What it means that eWaka sells to both individuals and companies
The BBC says eWaka sells e-bikes and training to individuals, but also sells fleets and software to companies.
That “two customer types” strategy can be powerful — and tricky.
The upside
- Individuals create visibility and adoption: more bikes on the street, more proof the concept works.
- Companies create scale: bigger contracts, more predictable revenue, and a clearer path to expanding into new cities.
The tension
- Supporting individuals can look like retail, which is operationally heavy.
- Supporting companies can look like enterprise logistics, which requires reliability and service guarantees.
Start-ups that combine both often do it for a reason: each side reduces risk for the other.
- Individual riders prove demand and create a rider base.
- Corporate fleets justify investments in software and operations.
In a market where financing, trust, and maintenance can make or break adoption, the hybrid approach can be a pragmatic way to learn.
The bigger bet: electrification as “operations”, not ideology
It’s tempting to treat electrification purely as an environmental story. But the BBC’s description of eWaka reads more like a business operations story.
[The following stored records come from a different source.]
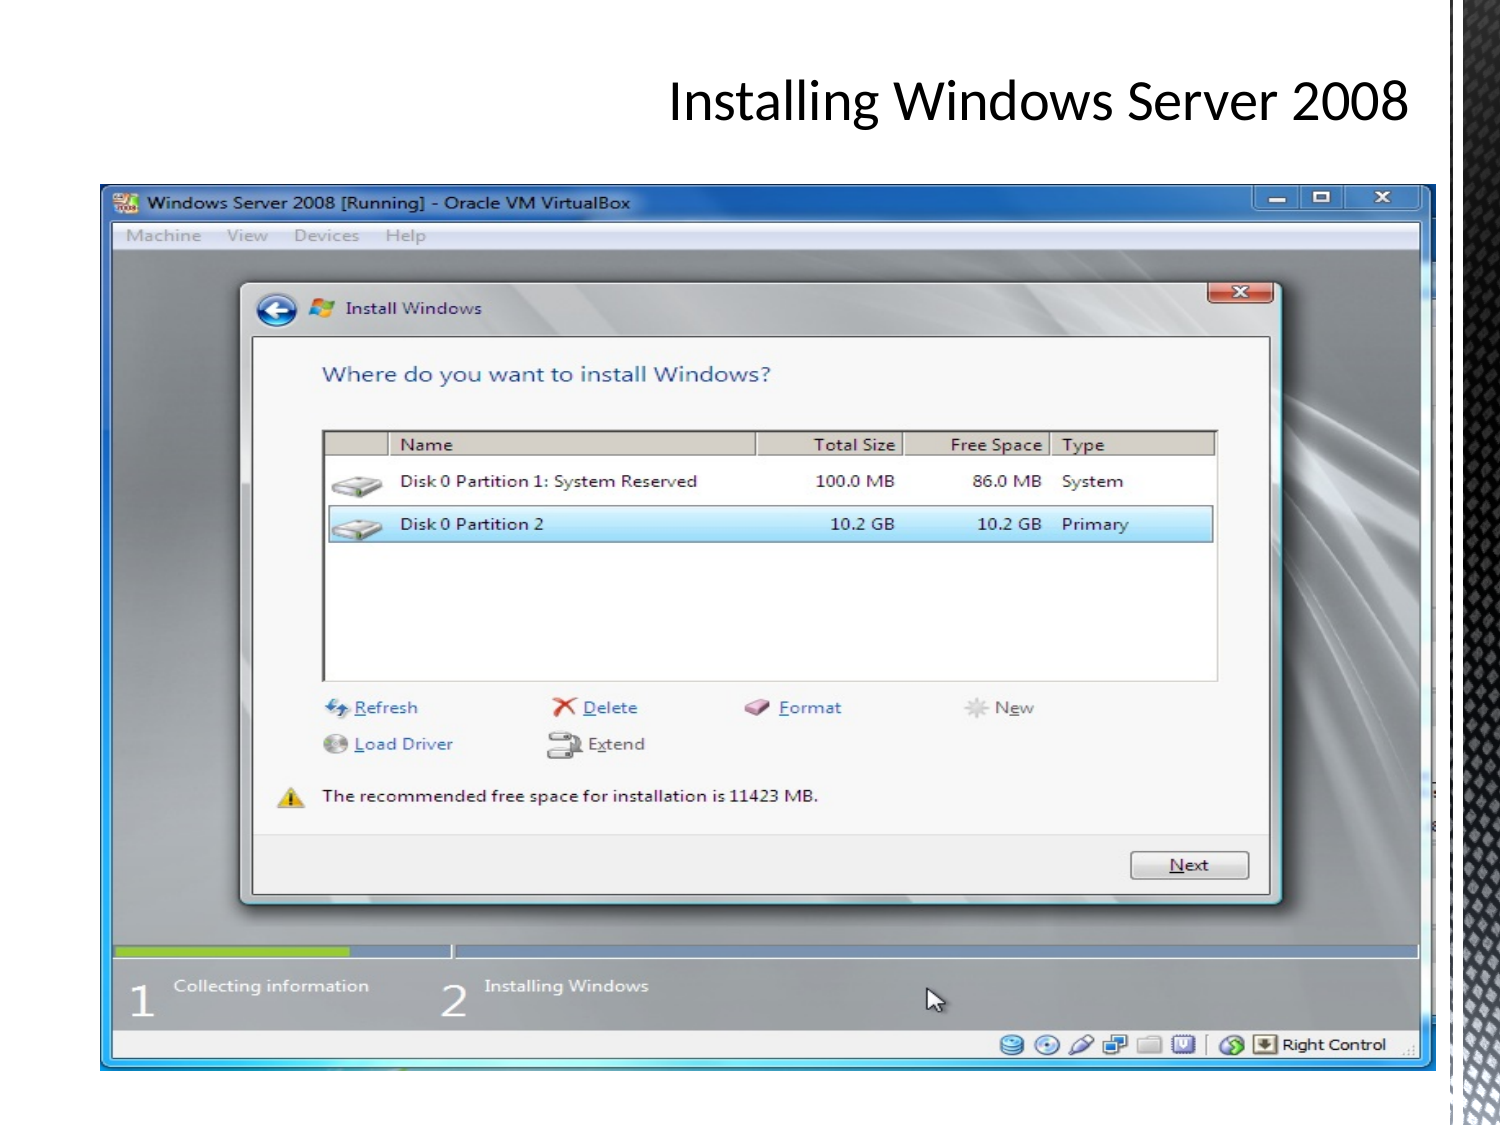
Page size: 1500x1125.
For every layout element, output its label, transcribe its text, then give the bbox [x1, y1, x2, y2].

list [100, 184, 1436, 1071]
picture [1447, 0, 1500, 1125]
title Installing Windows Server 2008 [75, 45, 1425, 149]
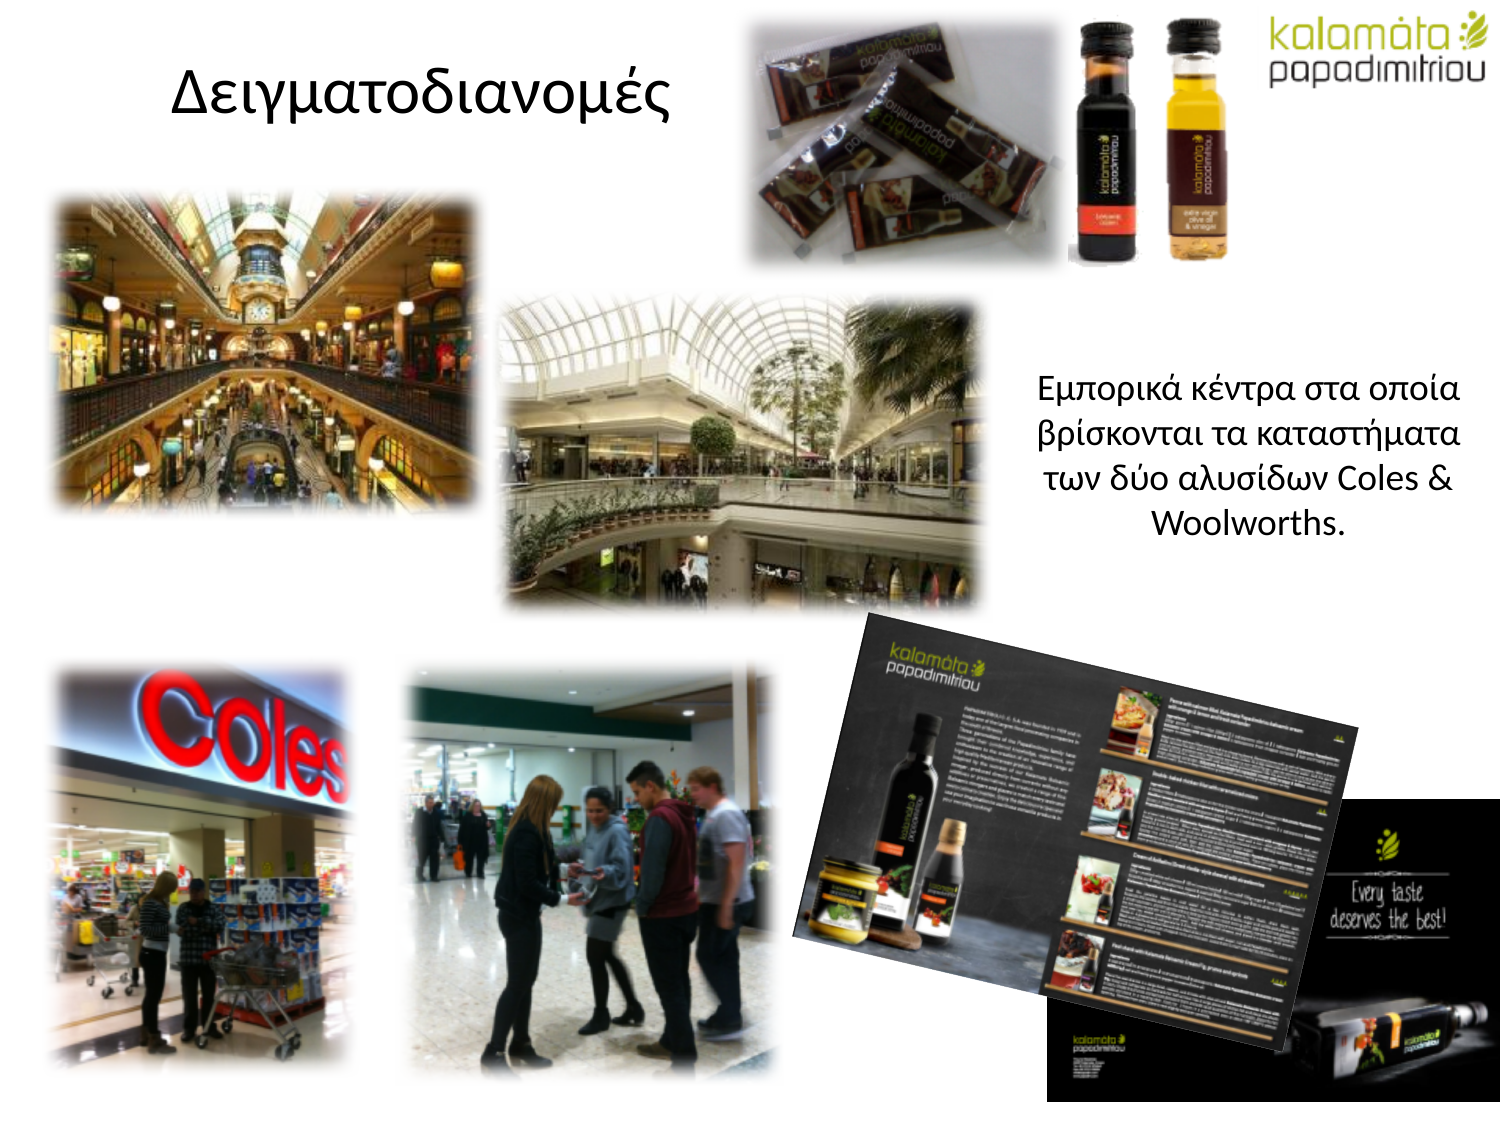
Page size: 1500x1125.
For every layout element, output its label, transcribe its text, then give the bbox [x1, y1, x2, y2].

picture [1257, 6, 1493, 91]
picture [40, 184, 1500, 1103]
picture [395, 654, 786, 1086]
text_box Εμπορικά κέντρα στα οποία βρίσκονται τα καταστήματα των δύο αλυσίδων Coles & Woolworths. [1021, 355, 1476, 551]
text_box Δειγματοδιανομές [0, 39, 727, 173]
picture [732, 0, 1254, 282]
picture [40, 654, 361, 1080]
Electrification is being used as a lever to improve:
- cost per kilometre,
- reliability of a fleet,
- and the ability to measure and manage operations via software.
In many places, “going electric” is a branding move.
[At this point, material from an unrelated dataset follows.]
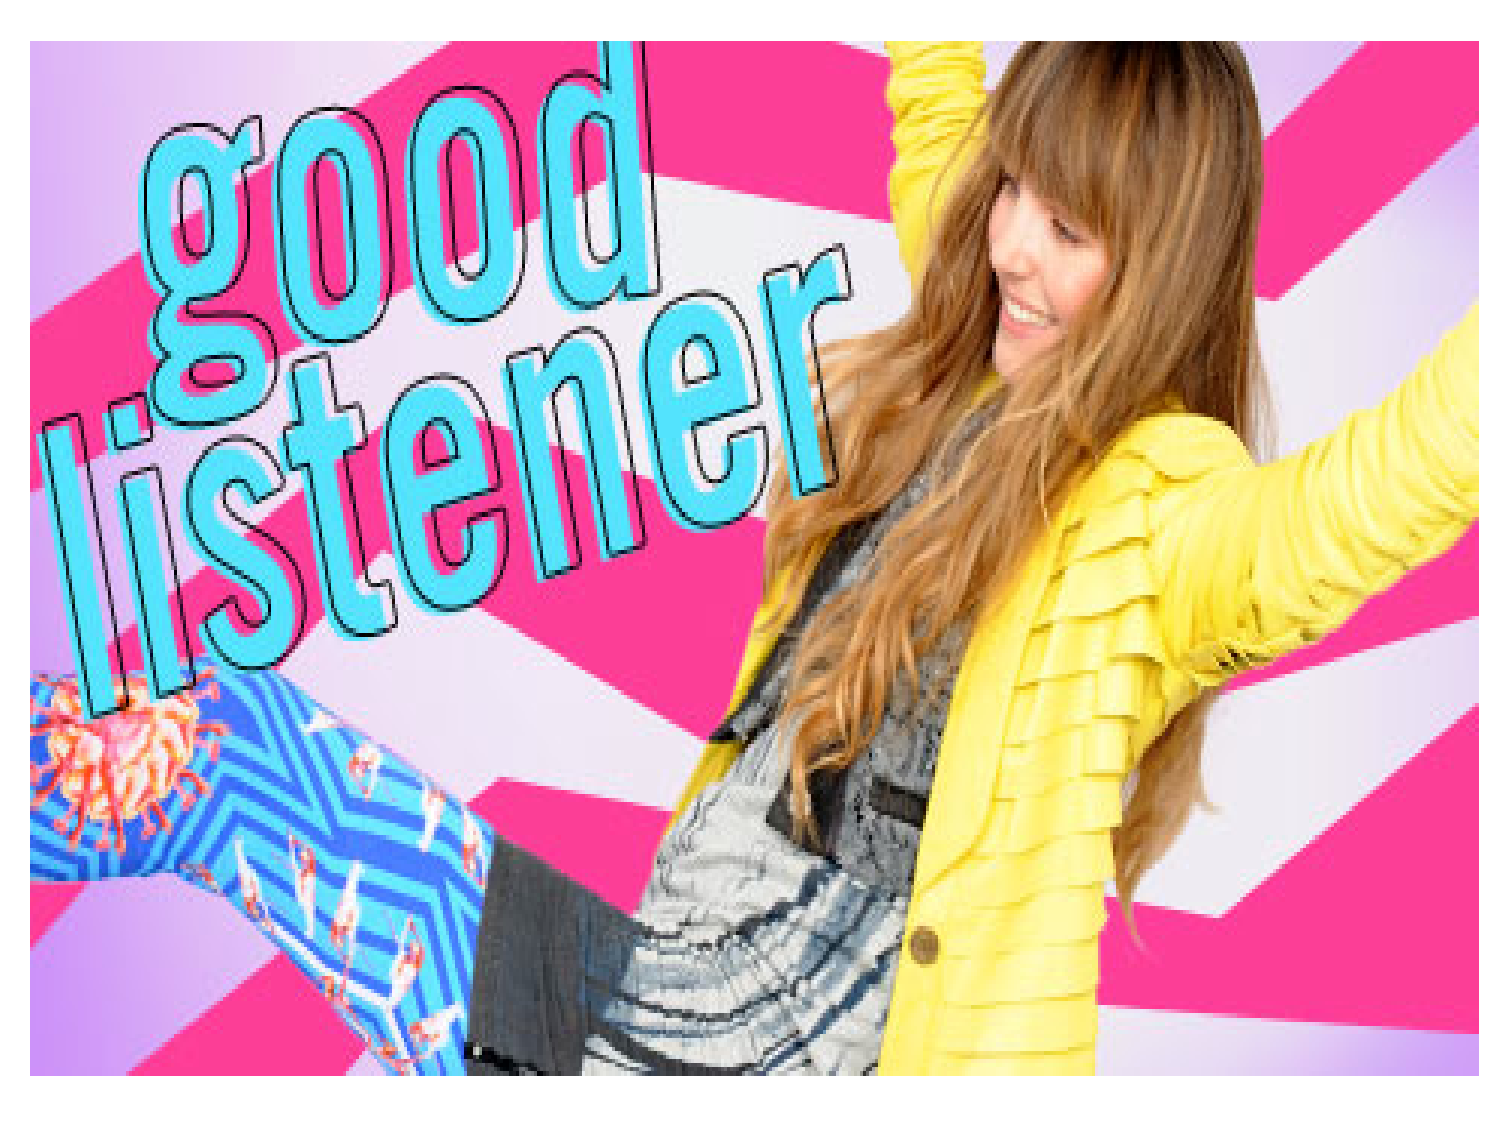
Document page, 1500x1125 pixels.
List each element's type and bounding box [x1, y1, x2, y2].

picture [29, 41, 1480, 1077]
In last-mile delivery, it can be the opposite: a way to squeeze a messy, variable system into something that behaves more like a machine.
What scaling across Africa would actually involve
The BBC says eWaka aims to sell “across Africa’s delivery market”. That’s an ambitious phrase, because “Africa” isn’t a single operating environment — it’s dozens of different regulatory systems, road conditions, power grids, and urban layouts.
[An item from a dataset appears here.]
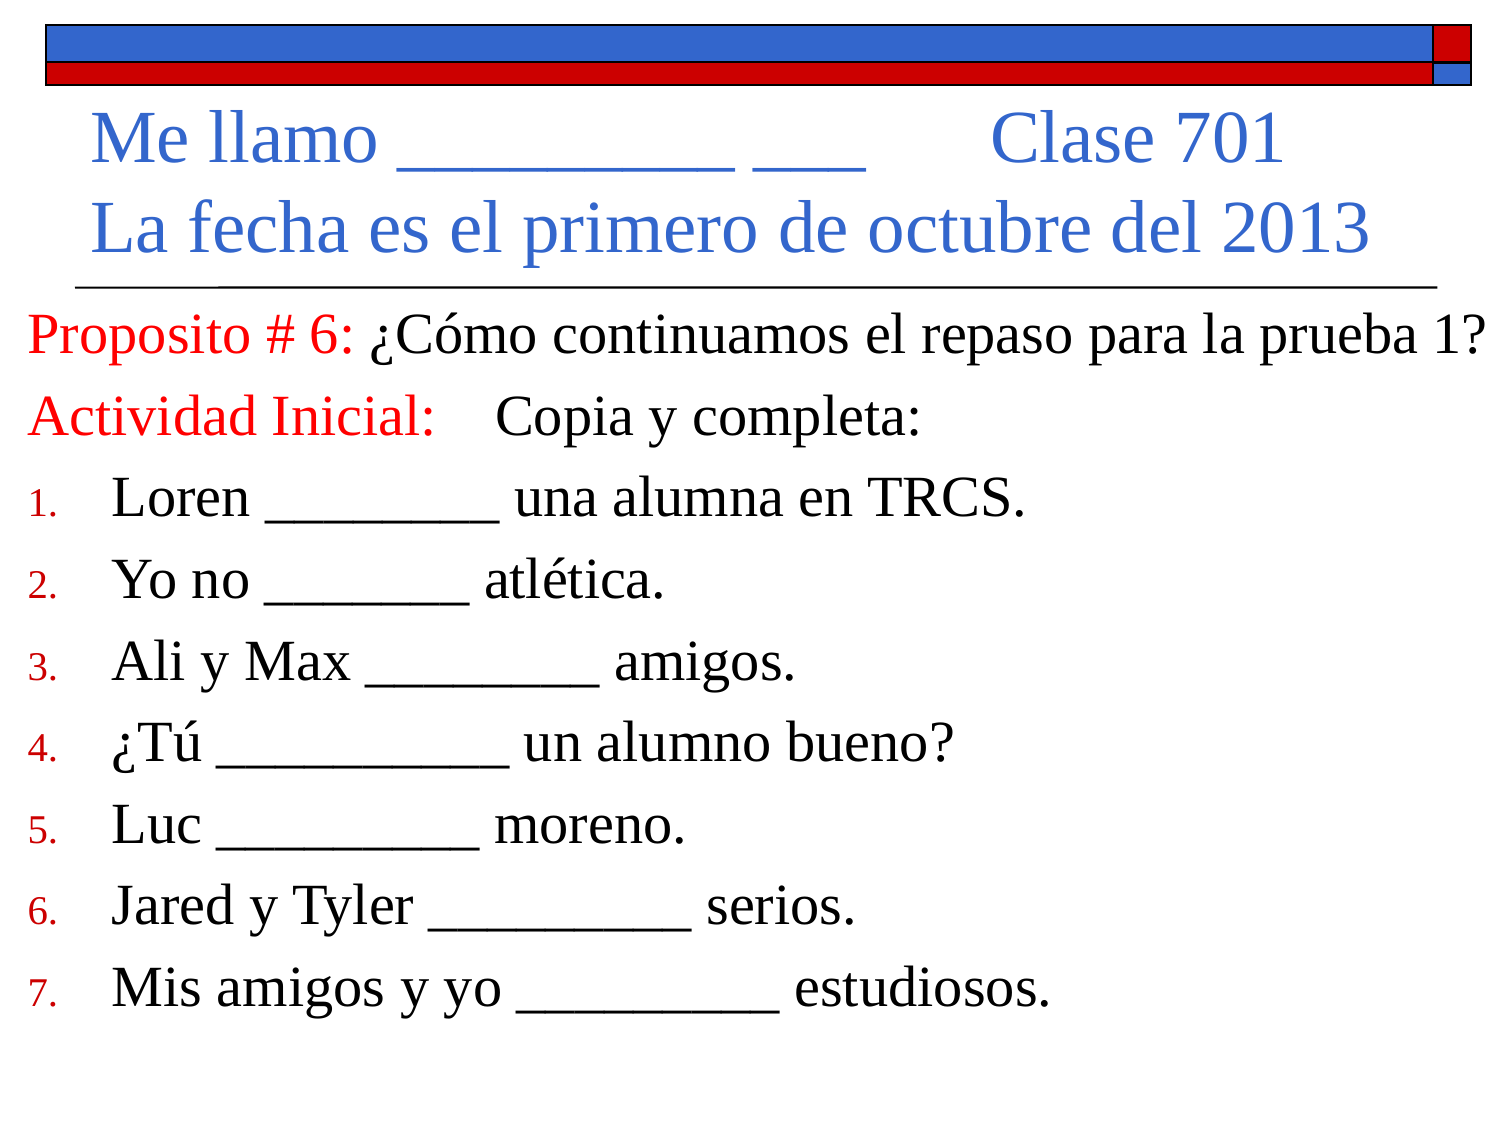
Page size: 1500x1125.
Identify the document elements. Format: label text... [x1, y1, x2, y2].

list Proposito # 6: ¿Cómo continuamos el repaso para la prueba 1? Actividad Inicial: Copia y completa: Loren ________ una alumna en TRCS. Yo no _______ atlética. Ali y Max ________ amigos. ¿Tú __________ un alumno bueno? Luc _________ moreno. Jared y Tyler _________ serios. Mis amigos y yo _________ estudiosos. [12, 287, 1500, 1062]
title Me llamo _________ ___ Clase 701 La fecha es el primero de octubre del 2013 [75, 87, 1425, 275]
A fleet model that works in Nairobi still has to be rebuilt city by city.
To scale, a company like eWaka typically needs:
- A repeatable playbook for launching a new city: recruiting riders, setting up service depots, stocking spares, and creating clear rules for vehicle use.
- Local operations partners or teams who can respond quickly when a bike is down. In delivery, the difference between “back tomorrow” and “back in an hour” is the difference between a fleet and a pile of broken assets.
- A financing pathway that makes sense for riders and for corporate buyers. Even when demand is strong, adoption can be constrained by who pays up front and who carries risk.
- A way to handle energy that matches local reality. In some places, charging is easy; in others, it becomes an operational bottleneck.
None of that is glamorous, but it’s where sustainable growth comes from.
Risks to watch as e-bike delivery becomes more common
Even if the basic idea is sound, there are predictable points where a last-mile e-bike model can run into trouble:
- Safety and reputation: A few high-profile accidents can trigger regulation or customer backlash. Training helps, but it has to be continuous as fleets grow.
- Maintenance debt: Fast growth can hide problems until the fleet ages — then downtime spikes and costs surprise everyone.
- Theft and security: Two-wheelers are easier to steal than vans. The more valuable the battery pack, the bigger the incentive.
- Software that doesn’t match the field: If the fleet-management tool is built for dashboards rather than messy real-world use, operations teams stop trusting it, and “software-enabled fleet” becomes “spreadsheet chaos”.
The upside is that these risks are not mysterious. They are manageable — but only with discipline.
Bottom line
eWaka’s pitch — e-bikes plus training plus fleet-management software — is a reminder that electrifying transport isn’t just about swapping engines. It’s about building an operating system for movement that’s reliable enough to sell as a service.